Friday, February 1, at home in Arizona
Now that I know how to propagate plants from cuttings, no plant is safe from my pruners!
I may have mentioned somewhere on this blog that the property to the rear of our property is unoccupied. Not only that, it is not maintained and, from the looks of things, hasn’t been maintained in a very long while.
Grass and weeds are hip-high.
An enormous vine has taken over the porch, including the porch roof.
Well, I’m in the backyard with a brush and a can of sealer-stain. I’m working on odd places here and there on the fence, like close to the ground or around gate hinges and latches.
Reggie and Roger are on the other side of this gate, relaxing in their beds that I placed in the sun for them. Last I checked, they were stretched out in their respective beds, peacefully snacking on pecans.
I check again.
Looks like Reggie is instigating a tussle!
Whoops! You asked for it, Reggie!
Anyway . . . .
Back to my story.
After awhile I pause again from my trim work. Taking a little break, I wander around the yard, eventually opening the back gate that gives access to the rear property line.
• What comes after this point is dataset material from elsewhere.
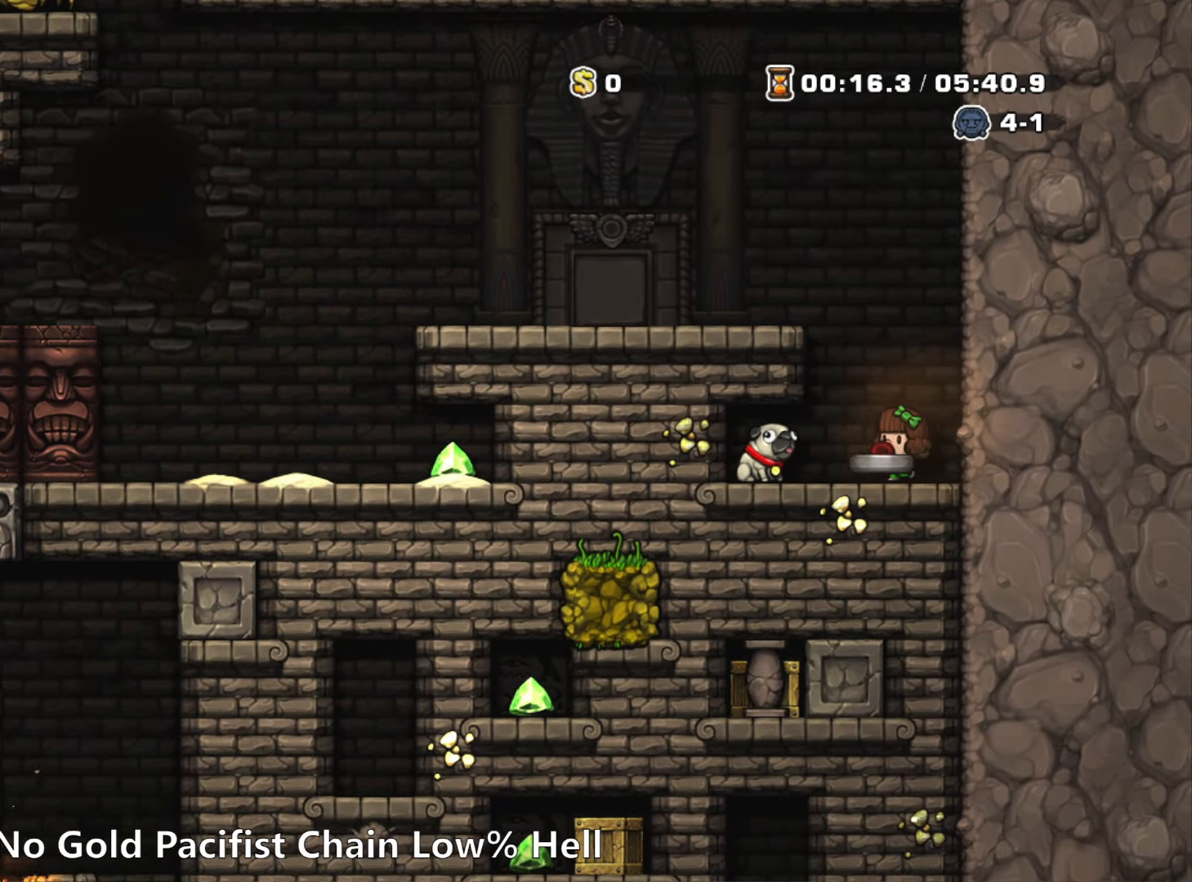
{"keys": ["left"], "events": []}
Hmm . . . That vine had white blossoms and the birds went crazy for the berries . . . .
I sprint to the patio and retrieve the hand pruners.
I’ll just mosey over there and take a few snips . . . . Nobody’s gonna’ care . . . .
Leaving the boys to their play, I set out on my mission. I make my way through the weeds that have overtaken the neighbor’s front “yard,” picking up stickers in my pant legs as I go.
Snip, snip, snip, and I head for home!
Oh, for heaven’s sake. I don’t believe it. Here comes Madame Troublemaker up the street, returning from her daily stroll to the mailboxes. What timing. She’ll have something to say. . . .
Suppressing laughter, I dart through the gate before any verbal missiles are lobbed my way.
Haha! Made it just in time! I love you, fence!
Later . . .
The thrill of the hunt subsides and I calm down to examine my capture.
Maybe this isn’t such a great idea. This thing looks like a weed and I don’t know if it’s toxic to pets.
I toss the cuttings.
Gee, there’s a Texas sage bush over by the mailboxes. Silvery-gray-green foliage against the cedar fence, purple blossoms that last for several months. Oh, yeah.
“Reggie? Roger? I’ll be right back, sweeties.”
I back the Perfect Tow Vehicle onto the street. The boys watch through the chain link.
Soon I return with my prizes!
Would you look at that! A levitating place mat!
Internet research informs me that woody cuttings are best rooted in potting mix, rather than in water like I did with the Mexican petunia.
By the way, those Mexican petunia cuttings produced copious, strong roots and continue to do well since I “potted them up.” Here are a few of them:
Pots, less than a dollar each. Four green place mats for a dollar. (Thrift shop, of course)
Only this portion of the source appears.